The Year I Left
"I don't think I'll ever be able to forgive myself", I said to my therapist when she told me dropping out of college was in my best interest. A week later, I did drop out, here's how I've felt since.
It was early January 2026. I had only started seeing this campus health therapist the month prior. She was asking me how my winter break was and if I was excited for the coming semester. “I haven’t gotten around to registering for classes yet,” I told her. My enrollment period had come and gone in November; I needed to talk to my advisor, but I kept putting it off. She told me it said a lot about my relationship with college. I knew it did, but I did have every intention to enroll before the first day of class. She asked me what was stopping me from taking a break, “I don’t think I’ll come back, I’m already behind, and I just want to get it over with.” She countered with “Would you rather leave now or be forced out if you continue to fail?” That struck me, because flunking out was a far more embarrassing option than claiming to ‘leave on my own volition.’

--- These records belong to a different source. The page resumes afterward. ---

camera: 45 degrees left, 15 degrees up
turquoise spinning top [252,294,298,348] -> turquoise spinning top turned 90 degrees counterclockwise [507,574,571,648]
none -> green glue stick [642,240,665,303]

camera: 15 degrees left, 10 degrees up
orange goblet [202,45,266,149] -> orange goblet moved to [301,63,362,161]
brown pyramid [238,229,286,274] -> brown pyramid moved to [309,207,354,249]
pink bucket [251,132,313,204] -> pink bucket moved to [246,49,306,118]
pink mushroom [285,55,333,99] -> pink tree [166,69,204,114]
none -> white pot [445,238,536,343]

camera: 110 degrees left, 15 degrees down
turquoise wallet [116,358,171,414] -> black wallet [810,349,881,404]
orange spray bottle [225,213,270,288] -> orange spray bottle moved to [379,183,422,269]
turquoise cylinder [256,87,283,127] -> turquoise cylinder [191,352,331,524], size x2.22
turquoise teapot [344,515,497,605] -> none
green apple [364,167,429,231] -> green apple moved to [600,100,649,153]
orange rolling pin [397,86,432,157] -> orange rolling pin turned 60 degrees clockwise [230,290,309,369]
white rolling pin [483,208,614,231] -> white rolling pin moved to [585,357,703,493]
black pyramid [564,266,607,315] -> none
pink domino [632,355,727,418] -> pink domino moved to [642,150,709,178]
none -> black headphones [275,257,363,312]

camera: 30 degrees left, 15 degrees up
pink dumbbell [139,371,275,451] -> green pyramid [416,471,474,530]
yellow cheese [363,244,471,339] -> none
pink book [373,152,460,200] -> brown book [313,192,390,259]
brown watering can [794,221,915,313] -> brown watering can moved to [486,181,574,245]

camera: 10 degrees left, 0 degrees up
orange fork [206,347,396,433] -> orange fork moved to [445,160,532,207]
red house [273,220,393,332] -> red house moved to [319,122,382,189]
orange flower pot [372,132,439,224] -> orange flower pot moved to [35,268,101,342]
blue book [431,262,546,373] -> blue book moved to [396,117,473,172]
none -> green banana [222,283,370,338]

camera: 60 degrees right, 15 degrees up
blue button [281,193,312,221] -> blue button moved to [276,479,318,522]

By the 7th of January, I had made my decision. It wasn’t something I pondered on; one second, I was a college student, and the next, I was a college dropout. I kept it to myself for a few days, only confiding in my mom. She supported my decision, which surprised me, because she was very pro-education. She grew up in a house where you got a degree, no questions, that’s just what you did. So, to have her support signaled to me that I had reached a point of no return; people were worried about me. Everyone was finally realizing how unhappy I was. However, I did not feel free or really any happier. The weeks that followed were some of the worst to date.
I spent days in bed; when I did leave, it was only out of necessity, and I made sure to go quietly so my friends couldn’t ambush me. One day, I went to pick up a prescription, my antidepressants, but instead, all I did was cry in the Costco parking lot and go home. Then I cried in my parking garage. Cried while I made my dinner, just to cry while I ate it too. I was so upset with myself, I remember thinking: “Why couldn’t I do it?” At some point, I began to think of my brain as an entity separate from myself. I thought that part of me was physically diseased, and it needed to be cut out. I started to fantasize about banging my head against a wall, or the sharp corner of my desk, or sticking it in the oven, or even a lobotomy. My mind had failed me so abhorrently, and I wanted to hurt it just as badly. In hopes of irreversibly altering my consciousness, to become something different than the one that had failed. But I didn’t hurt myself. Eventually, I went to pick up my medicine, and then figured I’d be fine.
I decided not to stick around for long. Telling people over and over about my biggest failure was a personal hell. I thought about writing a newsletter and letting everyone find out that way. But the news came as a shock to people. They didn’t know I wasn’t okay, let alone bad enough for this. I was not keen to pay inflated college town rent for any longer than I had to, so I decided to move as far away as I could. But until then, I could party.
I spent my last two months there saying yes to as much as I could. It was the last time we would all be together like this, then I’d leave, and our lives would carry on differently. I remember one night I went to a birthday party, at the pre-game, my friends kept handing me shots and toasting to “going away”. I drank too much before we even got to the party. I was floating around saying my hello’s before it really hit me. Someone gave me their sunglasses, and I felt better, then I got a beer, Irish Goodbye’d, and walked to my friend’s apartment across the street. He was playing Beerio Kart with his roommates, and I joined even though I’m historically bad at it. I texted my friends to come pick me up, “sweet treats are on me.” When they showed up, there were seven people already in the car, and we stopped at Insomnia on the way back. We went up to their apartment (right above mine), I texted my roommate that I needed an escort, and proceeded to puke in the bathroom. She came and got me. Most of my weekends looked like that until I left.
It’s been five months since I dropped out, three since I moved, and it feels okay. I work full-time as an Innkeeper at a small hotel. It’s completely unimpressive and perfect. After spending so much time suffering, it’s good to do something simple. What everyone wants to know is if I’ve forgiven myself. I know myself well and was right to assume that I wouldn’t. However, like with all guilt, pain, and grief, it does not get better; you only learn to get on with life.
What people ask me most these days is “Do you regret it?” It’s a complicated answer. I know that going to college was the wrong choice for me, but it taught me a lot about how to be a person. The feeling reminds me of a line from LCD Soundsystem: “I wouldn’t trade one stupid decision—for another five years of life.” There are things that I had to do at college: I had to get drunk and embarrass myself, I had to fight with my roommates, I had to learn how to cook, and I had to cry with my friends. Those things taught me how to exist, maybe through a different lens. I was never meant to get a degree, but instead a crash course on how to be kind.
It’s okay that all of this happened. It’s terrible to have spent so much time in pain, but it’s okay. I’ll spend the rest of my life trying not to feel the way I did in college. I will always wonder what it would’ve been like if things had been different. But I think every version of myself would’ve fucked it up.